◆ GIVEN PASSAGE:
Volume 748: debated on Tuesday 29 October 2013

Considered in Grand Committee

Moved by

That the Grand Committee do report to the House that it has considered the European Parliamentary Elections (Northern Ireland) (Amendment) Regulations 2013.

Relevant document: 9th Report from the Joint Committee on Statutory Instruments

My Lords, I beg to move that the draft European Parliamentary Elections (Northern Ireland) (Amendment) Regulations 2013, which were laid before the House on 18 July, be considered.

These regulations update the administrative framework for European parliamentary elections in Northern Ireland ahead of the poll scheduled for 22 May 2014. The regulations implement an EU Council directive and amend the current rules for European parliamentary elections to make changes which have already been made in respect of parliamentary and local elections in Northern Ireland. We consulted the Electoral Commission and the Chief Electoral Officer for Northern Ireland, and his office, on the draft regulations.

On the implementation of EU Council Directive 2013/1/EU, these regulations amend the European Parliamentary Elections (Northern Ireland) Regulations 2004 to transpose, for Northern Ireland, the changes made by the directive. The Council directive concerns the right to stand as a candidate in elections to the European Parliament for citizens of the Union who live in a member state of which they are not nationals. In the UK, this means an EU citizen who wants to stand for election in the UK but is not a UK, Irish or Commonwealth citizen—in simple terms, an “EU candidate”.

At previous European elections, each EU candidate had themselves to obtain a certificate from their home member state that they had not been disqualified from standing in European parliamentary elections by a decision in that member state. They had to provide that certificate when submitting their nomination. This was perceived to be a barrier preventing EU candidates from standing for election, so the law was changed at EU level. From the 2014 polls, under the new directive the UK Government will be obliged to request information from the candidate’s home member state, instead of the candidate being required to do so. This requirement will be applied across all EU member states. Similar legislation for Great Britain was brought forward by the Cabinet Office and debated in this House on 15 October. However, the use of the single transferable vote system in Northern Ireland means that the implementation of the directive must be slightly different in Northern Ireland. I reassure the Committee that Irish citizens in the UK are treated on the same basis as British citizens for these purposes; the changes apply only to citizens of the Union who are not British, Irish or Commonwealth citizens.

I now turn to the changes being made by these regulations which reflect changes that have already been made for other elections in Northern Ireland. First, as noble Lords will be aware, the Electoral Registration and Administration Act 2013 provides that persons who are inside the polling station, or queuing outside the polling station, at the close of the poll—that is, at 10 pm on polling day—can apply for a ballot paper. These regulations make the same change in respect of European Parliamentary elections in Northern Ireland.

It is also worth noting that no provision is made in these regulations in relation to the delivery of postal ballot papers by persons queuing at polling stations. This is because, in contrast to Great Britain, delivery of postal ballots to polling stations is not permitted. In Northern Ireland postal ballot papers must be delivered directly to the returning officer.

◆ BRIEF 1: In the debate on the Northern Ireland European election regulations, why do the regulations make no provision for the delivery of postal ballot papers by people queuing at polling stations? Answer in one to three sentences.
◆ BRIEF 2: Pick up the debate on the Northern Ireland European election regulations after its last sentence and continue it.

◆ MATERIAL SUPPLIED:
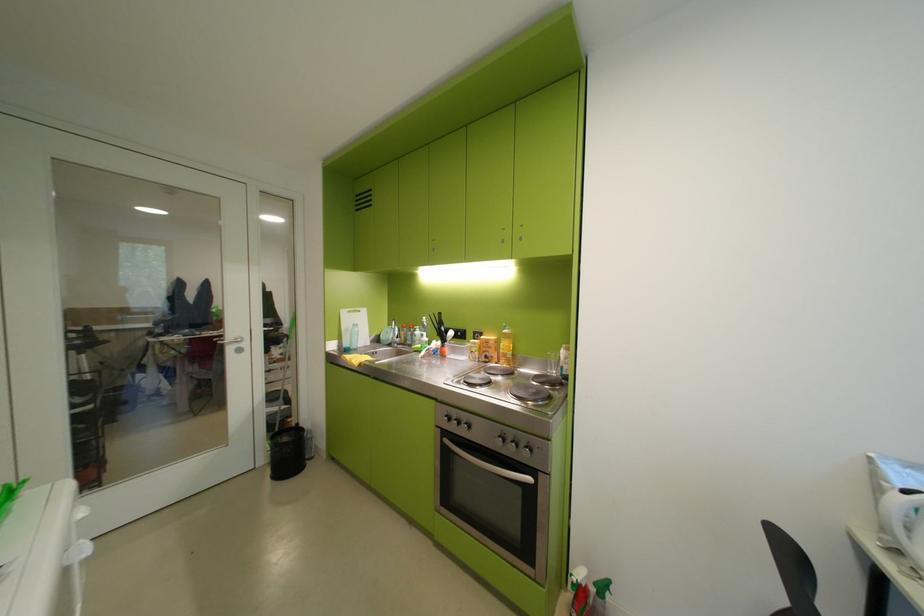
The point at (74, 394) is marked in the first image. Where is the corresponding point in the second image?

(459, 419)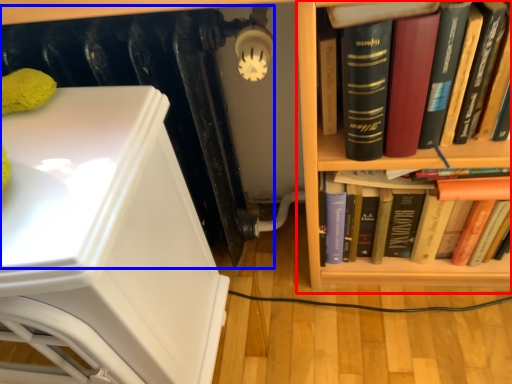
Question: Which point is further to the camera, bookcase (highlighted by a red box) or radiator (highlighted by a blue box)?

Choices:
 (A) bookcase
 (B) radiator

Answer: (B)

◆ TASK RESULT 1: Unlike in Great Britain, Northern Ireland does not allow postal ballots to be delivered to polling stations. Postal ballot papers there must be delivered directly to the returning officer.

◆ TASK RESULT 2:
Secondly, as noble Lords will know, voters applying for a ballot paper in Northern Ireland are required to present identification. In 2010, amendments were introduced to include European Community licences within the definition of a “driving licence” in the prescribed documents that can be produced when a voter applies for a ballot paper for parliamentary and local elections. These regulations make the same change in respect of European parliamentary elections.

Thirdly, amendments were made to absent voting provisions in 2010 for parliamentary and local elections. These regulations make the same changes for European parliamentary elections. Applicants for a postal vote are now required to give an explanation when applying for a ballot paper to be sent to a different address from that in the register.

Sitting suspended for a Division in the House.

Changes are also made to the requirements in relation to attestation of applications for an absent vote on the grounds of blindness or other disability.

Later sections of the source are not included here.